La plupart des pays, la Suisse, la Hollande, les États-Unis d’Amérique, l’Espagne, le Wurtemberg, l’Angleterre ont renoncé au maximum du taux de l’intérêt[1]. Toute réglementation en ces matières est une cause d’infériorité pour une nation. Voici deux négociants, deux correspondants, l’un français, l’autre brésilien ils ont entre eux un compte courant le premier supporte un intérêt de 8 p. 100 sur ce qu’il doit et ne bénéficie que de 6 p. 100 sur ce qui lui est dû. La raison en est qu’au Brésil il n’y a pas de maximum et qu’en France il s’en trouve un. La loi française, en admettant toutefois qu’on la respecte, inflige donc une perte à nos nationaux dans leurs relations avec certaines contrées étrangères. Cet inconvénient a été signalé par la Chambre syndicale du commerce d’exportation. On a proposé d’y porter remède en supprimant le maximum pour les prêts commerciaux faits à des étrangers. À quoi bon ces demi-mesures, et pourquoi ne pas supprimer la loi tout entière dans toutes ses applications ?

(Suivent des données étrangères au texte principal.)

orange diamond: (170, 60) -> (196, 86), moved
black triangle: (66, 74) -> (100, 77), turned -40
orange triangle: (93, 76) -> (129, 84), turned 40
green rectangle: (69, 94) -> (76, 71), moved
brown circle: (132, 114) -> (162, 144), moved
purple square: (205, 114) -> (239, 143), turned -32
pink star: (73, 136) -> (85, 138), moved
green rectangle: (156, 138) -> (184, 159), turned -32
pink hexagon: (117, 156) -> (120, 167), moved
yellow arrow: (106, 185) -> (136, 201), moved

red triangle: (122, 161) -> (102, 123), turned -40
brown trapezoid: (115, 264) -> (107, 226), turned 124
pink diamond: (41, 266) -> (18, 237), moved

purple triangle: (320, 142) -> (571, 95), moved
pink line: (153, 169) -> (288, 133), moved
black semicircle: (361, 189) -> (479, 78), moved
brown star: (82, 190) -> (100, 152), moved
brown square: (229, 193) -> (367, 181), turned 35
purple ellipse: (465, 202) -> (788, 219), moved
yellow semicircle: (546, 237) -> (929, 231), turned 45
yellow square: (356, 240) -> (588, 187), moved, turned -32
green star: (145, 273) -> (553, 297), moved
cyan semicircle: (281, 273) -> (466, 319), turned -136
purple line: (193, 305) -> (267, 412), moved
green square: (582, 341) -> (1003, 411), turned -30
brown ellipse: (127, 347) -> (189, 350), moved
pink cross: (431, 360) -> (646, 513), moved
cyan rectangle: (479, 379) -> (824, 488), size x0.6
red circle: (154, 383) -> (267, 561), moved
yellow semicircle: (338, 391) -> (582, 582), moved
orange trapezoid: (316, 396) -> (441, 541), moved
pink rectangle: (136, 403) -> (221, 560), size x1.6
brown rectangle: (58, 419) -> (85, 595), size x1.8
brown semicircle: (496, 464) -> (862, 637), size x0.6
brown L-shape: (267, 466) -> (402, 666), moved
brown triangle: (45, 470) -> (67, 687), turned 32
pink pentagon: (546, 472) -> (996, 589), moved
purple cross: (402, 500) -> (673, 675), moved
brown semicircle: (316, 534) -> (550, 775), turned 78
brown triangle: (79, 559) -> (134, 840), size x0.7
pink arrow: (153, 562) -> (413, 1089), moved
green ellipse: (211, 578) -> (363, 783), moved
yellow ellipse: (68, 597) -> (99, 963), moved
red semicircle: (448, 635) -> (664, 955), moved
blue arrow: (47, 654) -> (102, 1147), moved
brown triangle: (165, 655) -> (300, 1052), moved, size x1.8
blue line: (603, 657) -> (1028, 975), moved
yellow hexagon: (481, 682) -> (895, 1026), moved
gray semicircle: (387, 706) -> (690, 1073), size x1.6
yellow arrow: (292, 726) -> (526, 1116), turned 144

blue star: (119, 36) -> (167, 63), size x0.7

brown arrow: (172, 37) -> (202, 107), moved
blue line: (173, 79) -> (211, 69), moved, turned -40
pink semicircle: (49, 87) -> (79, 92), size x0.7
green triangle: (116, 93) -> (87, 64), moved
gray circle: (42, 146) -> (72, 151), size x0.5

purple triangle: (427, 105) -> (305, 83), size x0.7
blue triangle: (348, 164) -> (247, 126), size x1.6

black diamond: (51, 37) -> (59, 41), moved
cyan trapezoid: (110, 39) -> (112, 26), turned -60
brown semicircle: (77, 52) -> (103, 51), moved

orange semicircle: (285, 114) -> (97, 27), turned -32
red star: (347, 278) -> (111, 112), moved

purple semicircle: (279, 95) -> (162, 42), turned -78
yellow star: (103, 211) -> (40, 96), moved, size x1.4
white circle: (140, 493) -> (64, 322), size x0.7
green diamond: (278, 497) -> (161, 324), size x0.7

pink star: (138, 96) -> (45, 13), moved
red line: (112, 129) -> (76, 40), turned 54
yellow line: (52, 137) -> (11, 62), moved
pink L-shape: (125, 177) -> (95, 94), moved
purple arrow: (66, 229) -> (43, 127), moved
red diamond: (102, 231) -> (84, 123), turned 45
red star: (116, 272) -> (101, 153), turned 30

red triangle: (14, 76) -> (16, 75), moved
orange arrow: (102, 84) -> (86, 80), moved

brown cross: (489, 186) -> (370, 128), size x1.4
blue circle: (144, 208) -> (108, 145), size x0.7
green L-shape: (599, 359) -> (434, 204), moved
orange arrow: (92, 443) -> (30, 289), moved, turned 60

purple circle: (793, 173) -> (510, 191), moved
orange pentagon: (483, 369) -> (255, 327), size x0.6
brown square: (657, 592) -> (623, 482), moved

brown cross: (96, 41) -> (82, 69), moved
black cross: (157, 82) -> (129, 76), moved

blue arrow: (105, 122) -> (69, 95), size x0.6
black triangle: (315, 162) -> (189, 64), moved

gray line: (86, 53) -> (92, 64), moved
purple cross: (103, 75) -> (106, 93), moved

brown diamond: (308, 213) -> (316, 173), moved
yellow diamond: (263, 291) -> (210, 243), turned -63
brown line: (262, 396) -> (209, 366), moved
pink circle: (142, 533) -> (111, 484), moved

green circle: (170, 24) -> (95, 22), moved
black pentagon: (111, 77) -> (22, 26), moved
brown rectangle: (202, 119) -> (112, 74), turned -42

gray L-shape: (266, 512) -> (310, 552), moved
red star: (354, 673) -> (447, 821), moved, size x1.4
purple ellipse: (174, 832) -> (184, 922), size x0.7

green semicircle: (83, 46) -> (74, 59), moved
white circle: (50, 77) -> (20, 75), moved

On craint que dans les campagnes l’abolition du maximum soit impopulaire. Nos débiles et timides hommes d’État sont arrêtés pour toutes les réformes utiles par la crainte de l’impopularité. Ce n’est pas le maximum de l’intérêt qui profite aux campagnards. Ceux qui peuvent aujourd’hui emprunter à ce taux ne seraient pas obligés de payer plus cher mais ceux qui aujourd’hui sont dans la gêne, souvent forcés de laisser vendre leur champ et leur chaumière, parce qu’ils n’inspirent pas assez de confiance pour qu’on leur fasse des avances à 5 p. 100, trouveraient peut-être prêteur à 6, 7 ou 8 p. 100 et se tireraient d’affaire. Pour les petites sommes l’élévation du taux de l’intérêt n’a pas la même importance que pour les

  1. Il est vrai qu’en Prusse, dans ces derniers temps, le parti des grands propriétaires qui a recouvré beaucoup d’ascendant a proposé de rétablir la réglementation de l’intérêt.